> [WHAT TO PRODUCE]: How many lines below include the word "count"? State that number and nothing else.

(Records from a data collection)
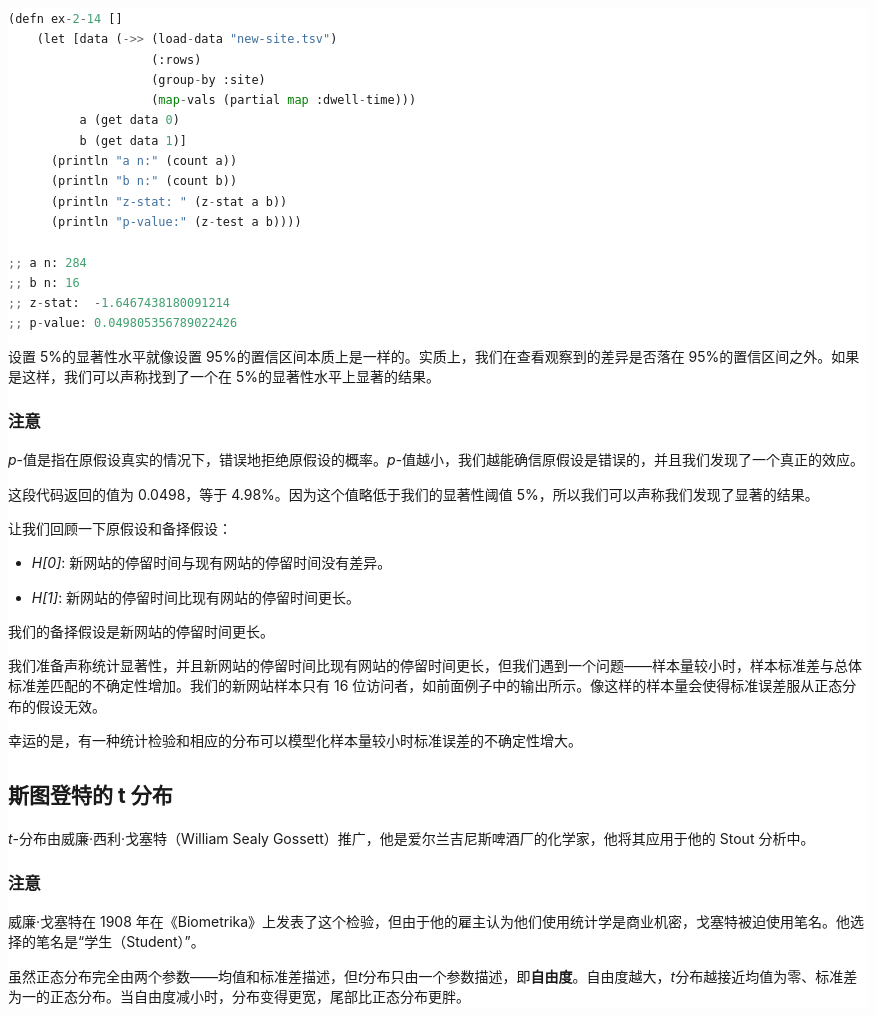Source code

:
 ```py
(defn ex-2-14 []
    (let [data (->> (load-data "new-site.tsv")
                    (:rows)
                    (group-by :site)
                    (map-vals (partial map :dwell-time)))
          a (get data 0)
          b (get data 1)]
      (println "a n:" (count a))
      (println "b n:" (count b))
      (println "z-stat: " (z-stat a b))
      (println "p-value:" (z-test a b))))

;; a n: 284
;; b n: 16
;; z-stat:  -1.6467438180091214
;; p-value: 0.049805356789022426
```

设置 5%的显著性水平就像设置 95%的置信区间本质上是一样的。实质上，我们在查看观察到的差异是否落在 95%的置信区间之外。如果是这样，我们可以声称找到了一个在 5%的显著性水平上显著的结果。

### 注意

*p*-值是指在原假设真实的情况下，错误地拒绝原假设的概率。*p*-值越小，我们越能确信原假设是错误的，并且我们发现了一个真正的效应。

这段代码返回的值为 0.0498，等于 4.98%。因为这个值略低于我们的显著性阈值 5%，所以我们可以声称我们发现了显著的结果。

让我们回顾一下原假设和备择假设：

+   *H[0]*: 新网站的停留时间与现有网站的停留时间没有差异。

+   *H[1]*: 新网站的停留时间比现有网站的停留时间更长。

我们的备择假设是新网站的停留时间更长。

我们准备声称统计显著性，并且新网站的停留时间比现有网站的停留时间更长，但我们遇到一个问题——样本量较小时，样本标准差与总体标准差匹配的不确定性增加。我们的新网站样本只有 16 位访问者，如前面例子中的输出所示。像这样的样本量会使得标准误差服从正态分布的假设无效。

幸运的是，有一种统计检验和相应的分布可以模型化样本量较小时标准误差的不确定性增大。

## 斯图登特的 t 分布

*t*-分布由威廉·西利·戈塞特（William Sealy Gossett）推广，他是爱尔兰吉尼斯啤酒厂的化学家，他将其应用于他的 Stout 分析中。

### 注意

威廉·戈塞特在 1908 年在《Biometrika》上发表了这个检验，但由于他的雇主认为他们使用统计学是商业机密，戈塞特被迫使用笔名。他选择的笔名是“学生（Student）”。

虽然正态分布完全由两个参数——均值和标准差描述，但*t*分布只由一个参数描述，即**自由度**。自由度越大，*t*分布越接近均值为零、标准差为一的正态分布。当自由度减小时，分布变得更宽，尾部比正态分布更胖。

> [YOUR RESPONSE]: 2